Synthetic Data for Machine Learning Applications

Dr. Hendrik Niemeyer (@hniemeye)

Data Scientist working on predictive analytics with data from pipeline inspection measurements. </div>

Abstract

Tags: data-science python machine learning ai

In this talk I will show how we use real and synthetic data to create successful models for risk assessing pipeline anomalies. The main focus is the estimation of the difference in the statistical properties of real and generated data by machine learning methods.

Description

ROSEN provides predictive analytics for pipelines by detecting and risk assessing anomalies from data gathered by inline inspection measurement devices. Due to budget reasons (pipelines need to be dug up to get acess) ground truth data for machine learning applications in this field are usually scarce, imbalanced and not available for all existing configurations of measurement devices. This creates the need for synthetic data (using FEM simulations and unsupervised learning algorithms) in order to be able to create successful models.
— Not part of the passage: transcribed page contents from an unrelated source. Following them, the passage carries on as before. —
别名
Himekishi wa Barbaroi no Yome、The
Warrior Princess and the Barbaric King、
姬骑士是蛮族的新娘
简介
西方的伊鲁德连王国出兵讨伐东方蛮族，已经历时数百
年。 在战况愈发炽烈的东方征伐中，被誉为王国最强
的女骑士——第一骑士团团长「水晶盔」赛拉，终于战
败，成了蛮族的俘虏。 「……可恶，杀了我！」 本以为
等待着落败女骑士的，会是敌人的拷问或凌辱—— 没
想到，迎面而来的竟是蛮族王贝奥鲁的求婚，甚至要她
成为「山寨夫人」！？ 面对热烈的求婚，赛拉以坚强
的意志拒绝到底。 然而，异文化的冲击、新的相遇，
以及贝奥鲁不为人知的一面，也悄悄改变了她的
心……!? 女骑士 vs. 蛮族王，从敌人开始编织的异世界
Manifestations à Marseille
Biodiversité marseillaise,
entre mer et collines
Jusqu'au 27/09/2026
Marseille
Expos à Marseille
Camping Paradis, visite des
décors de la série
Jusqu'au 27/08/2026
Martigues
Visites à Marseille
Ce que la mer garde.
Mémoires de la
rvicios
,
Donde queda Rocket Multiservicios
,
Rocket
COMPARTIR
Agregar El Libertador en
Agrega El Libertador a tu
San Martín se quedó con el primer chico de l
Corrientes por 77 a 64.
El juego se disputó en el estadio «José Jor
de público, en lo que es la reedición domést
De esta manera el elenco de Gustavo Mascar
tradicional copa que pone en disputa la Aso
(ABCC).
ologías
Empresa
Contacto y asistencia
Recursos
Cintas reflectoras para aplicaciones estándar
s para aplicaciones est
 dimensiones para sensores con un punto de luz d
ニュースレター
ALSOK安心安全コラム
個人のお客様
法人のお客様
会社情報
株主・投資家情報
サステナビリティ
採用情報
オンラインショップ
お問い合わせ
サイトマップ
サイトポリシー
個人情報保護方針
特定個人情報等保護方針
But a naive mixture of real-world and synthetic samples in a model does not necessarily yield to an increased predictive performance because of differences in the statistical distributions in feature space. I will show how we evaluate the use of synthetic data besides simple visual inspection. Manifold learning (e.g. TSNE) can be used to gain an insight whether real and generated data are inherently different.
Quantitative approaches like classifiers trained to discriminate between these types of data provide a non visual insight whether a "synthetic gap" in the feature distributions exists.

If the synthetic data is useful for model building careful considerations have to be applied when constructing cross validation folds and test sets to prevent biased estimates of the model performance.